Requirement
In the records below, find each line with the word "designed" and copy it.

──────── Material shown ────────

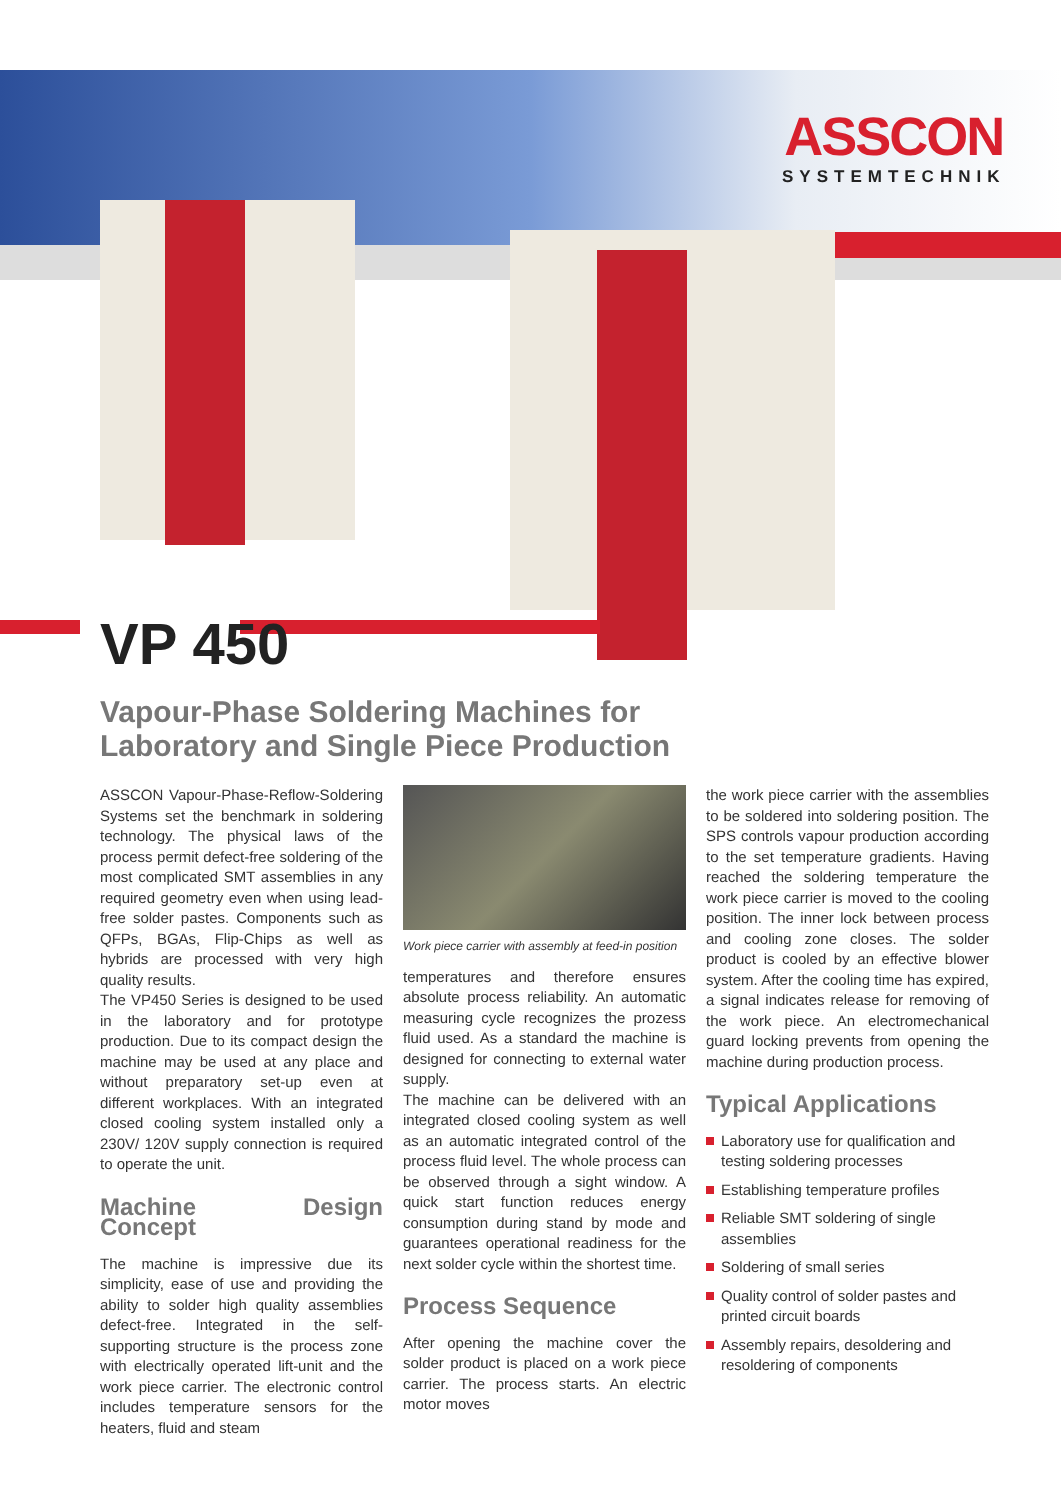ASSCON
SYSTEMTECHNIK
VP 450
Vapour-Phase Soldering Machines for
Laboratory and Single Piece Production
ASSCON Vapour-Phase-Reflow-Soldering Systems set the benchmark in soldering technology. The physical laws of the process permit defect-free soldering of the most complicated SMT assemblies in any required geometry even when using lead-free solder pastes. Components such as QFPs, BGAs, Flip-Chips as well as hybrids are processed with very high quality results.
The VP450 Series is designed to be used in the laboratory and for prototype production. Due to its compact design the machine may be used at any place and without preparatory set-up even at different workplaces. With an integrated closed cooling system installed only a 230V/ 120V supply connection is required to operate the unit.
Machine Design Concept
The machine is impressive due its simplicity, ease of use and providing the ability to solder high quality assemblies defect-free. Integrated in the self-supporting structure is the process zone with electrically operated lift-unit and the work piece carrier. The electronic control includes temperature sensors for the heaters, fluid and steam
Work piece carrier with assembly at feed-in position
temperatures and therefore ensures absolute process reliability. An automatic measuring cycle recognizes the prozess fluid used. As a standard the machine is designed for connecting to external water supply.
The machine can be delivered with an integrated closed cooling system as well as an automatic integrated control of the process fluid level. The whole process can be observed through a sight window. A quick start function reduces energy consumption during stand by mode and guarantees operational readiness for the next solder cycle within the shortest time.
Process Sequence
After opening the machine cover the solder product is placed on a work piece carrier. The process starts. An electric motor moves
the work piece carrier with the assemblies to be soldered into soldering position. The SPS controls vapour production according to the set temperature gradients. Having reached the soldering temperature the work piece carrier is moved to the cooling position. The inner lock between process and cooling zone closes. The solder product is cooled by an effective blower system. After the cooling time has expired, a signal indicates release for removing of the work piece. An electromechanical guard locking prevents from opening the machine during production process.
Typical Applications
Laboratory use for qualification and testing soldering processes
Establishing temperature profiles
Reliable SMT soldering of single assemblies
Soldering of small series
Quality control of solder pastes and printed circuit boards
Assembly repairs, desoldering and resoldering of components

────────

Your response
The VP450 Series is designed to be used in the laboratory and for prototype production. Due to its compact design the machine may be used at any place and without preparatory set-up even at different workplaces. With an integrated closed cooling system installed only a 230V/ 120V supply connection is required to operate the unit.
temperatures and therefore ensures absolute process reliability. An automatic measuring cycle recognizes the prozess fluid used. As a standard the machine is designed for connecting to external water supply.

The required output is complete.